After I tell Joe about my dad, the business failing, my risky jump, and the subsequent fight, Joe picks at his nails with a grave expression.
“What?”
“I don’t get the things you do sometimes. When we were younger, you were my hero. It was you who showed me how to be unapologetically me. Full disclosure—I totally thought you were nuts, but your bravery made me want to be more brave. You’re the reason I had the guts to come out. I wanted to live as out loud as you did.”
“Thanks?” My jaw clenches.
“You used to thrill me, Ryan. Now . . . now you scare me.”
I swallow hard. “Stop being overdramatic. So I did something risky. Everyone takes risks now and then, especially when they want something.”
“Your idea of risk is very different from most people’s. Why do you have to up the ante all the time? I’d hate for you to find out the hard way that there’s a limit.”
Do I have an answer to this? I’m not sure I’ve ever thought about it. “I need extra stimulus, Joe—”
“There’s a joke in there.”
I ignore that. “I need it or I feel numb. Like there’s an on/off switch in me, and adrenaline flips that switch. It’s how I was made. How can that be wrong? You say I scare you, and the truth is, I like your fear. It tells me I’m different from the rest. Special.” That last word falls as a whisper.
Joe twirls his finger in the air around his ear. “Maybe crazy is another word for special.”

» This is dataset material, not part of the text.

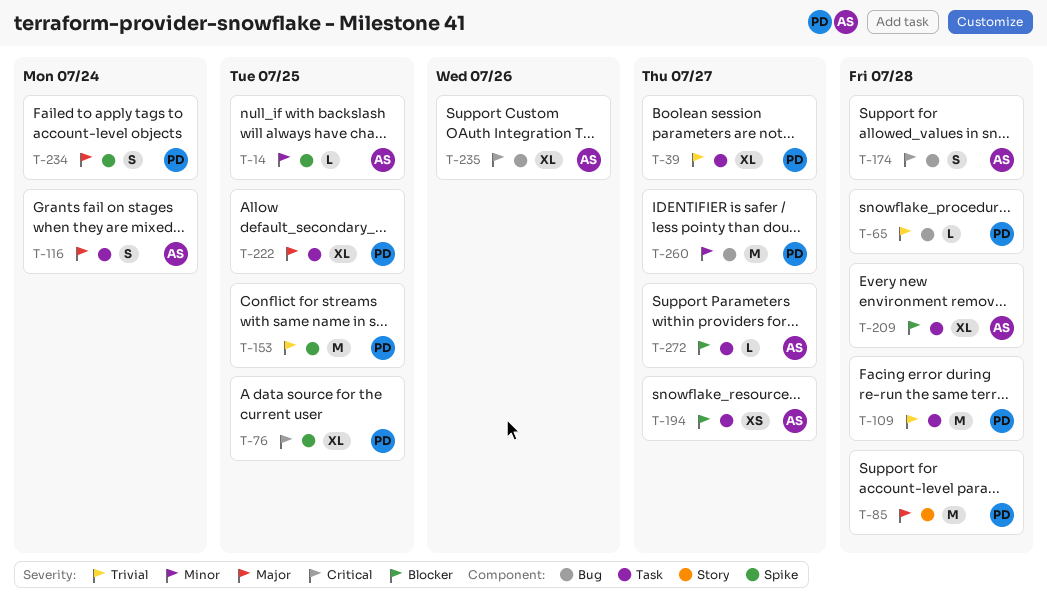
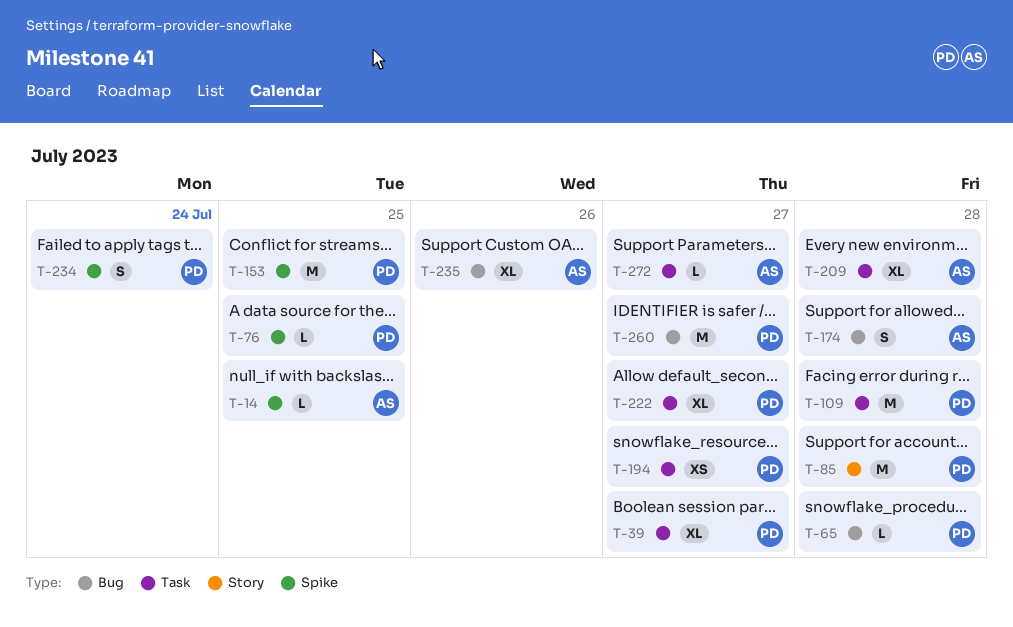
T-76, estimate: XL -> L
T-116: present -> none
T-194, owner: AS -> PD
T-222, due: Jul 25 -> Jul 27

“Crazy is something flatliners call people like me,” I say. “It makes them feel better about being boring.”
“I’ll ignore the fact that you just insinuated that I’m a boring flatliner. So, it’s not about getting attention?”
Ouch. The way he asks this, I know he thinks it is. I crawl into his chest. Through his T-shirt, his nipple ring pushes against my cheek as his arms wrap around me. It’s easier to talk real when I don’t have to look in his eyes. “Sometimes, with my dad especially, I feel invisible. I think the worst thing in life is to be invisible,” I admit.
He doesn’t give an answer just to give one. And he never judges. I love that about him. It’s how he gets me to confess things to him I’d hardly admit to myself.
I sigh. “When you knock and no one seems to hear, you knock louder.”
Joe starts to touch my hair and then stops himself like a good and proper best friend. My hair does not like being touched. “Honey, you could never be invisible. Not you. You’re trumpets and neon and hot sauce.”
“You say the sweetest things,” I tell him, rolling up to primp in the mirror, trying to smooth down my wild mane of ringlets. Dizziness overtakes me as if I’ve stood too quickly. I grasp the edge of my dresser, bow my head, and take a deep breath until it passes. Once it does, I inhale at my image in the mirror. A ghostly hand appears to be touching my hair. I look down at my own hands, still clenched on the wood in front of me.
When I look up again, the hazy outline of a face presses forward at me like ice rising from the bottom of a glass. Spectral eyes bore into mine, staring with the curious but grim expression of someone watching a nature show, knowing they’re going to see the death of the brave animal whose panicked run for its life is about to end.